Un autre cas d'école : les campagnes en faveur des "pères séparés"
Nous avons ici une campagne de longue haleine du lobby masculiniste en faveur d'un backlash anti-féministe, qui constitue le coeur de la contre-révolution illibérale internationale. Et nous débouchons significativement sur la défense inconditionnelle des forces de l'ordre.
Nous avons affaire ici à une autre technique qui est celle de "l'astroturfing" (p 169-177), qui consiste à créer des mouvements d'apparence populaire à partir de centres de pouvoir autoritaires et verticalistes. Ici encore on constate des inversions des codes démocratiques destinés à semer la confusion : "hommes victimes des femmes", "racisme anti-blancs", "persécution des forces de l'ordre"... Ces campagnes répondent à chaque fois à des avancées de droits des vraies victimes de discrimination.

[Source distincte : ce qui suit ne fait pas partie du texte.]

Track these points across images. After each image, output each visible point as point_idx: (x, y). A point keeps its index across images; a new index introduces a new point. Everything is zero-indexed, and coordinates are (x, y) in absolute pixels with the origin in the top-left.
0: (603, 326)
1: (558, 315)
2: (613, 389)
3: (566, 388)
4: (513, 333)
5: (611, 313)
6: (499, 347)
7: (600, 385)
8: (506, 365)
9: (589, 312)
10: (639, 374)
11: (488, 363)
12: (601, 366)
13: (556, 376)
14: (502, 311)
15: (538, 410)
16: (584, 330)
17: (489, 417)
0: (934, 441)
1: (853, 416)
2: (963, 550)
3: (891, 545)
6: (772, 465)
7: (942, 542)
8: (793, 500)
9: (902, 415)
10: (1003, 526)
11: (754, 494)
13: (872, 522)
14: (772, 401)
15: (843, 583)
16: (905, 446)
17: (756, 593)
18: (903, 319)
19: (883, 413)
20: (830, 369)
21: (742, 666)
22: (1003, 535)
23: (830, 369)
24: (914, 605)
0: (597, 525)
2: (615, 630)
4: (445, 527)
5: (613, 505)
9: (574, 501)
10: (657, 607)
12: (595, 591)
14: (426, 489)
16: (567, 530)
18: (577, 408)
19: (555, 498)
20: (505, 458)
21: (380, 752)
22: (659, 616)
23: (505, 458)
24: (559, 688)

Et là encore, contrer ces campagnes suppose de s'adresser prioritairement à ces vraies victimes et d'écouter leurs témoignages.
En conclusion : comment défendre les valeurs démocratiques ?
L'autrice, après dix ans de militantisme, conclut à une forme de collusion de fait entre "politiques néolibérales, régimes autocratiques et entreprises de médiation" (p 195) et à la nécessité de s'abstraire de l'agora toxique qu'elles ont ensemble généré en créant de nouveaux lieux de débat "à l'abri des manipulations et de la surveillance" (p 196). C'est ce qu'elle fait depuis 2017 avec l'association Danaïdes qui expérimente de nouveaux outils Internet avec l'appui du fonds "Next Generation Internet " de la Commission européenne qui constitue "un pas dans la bonne direction".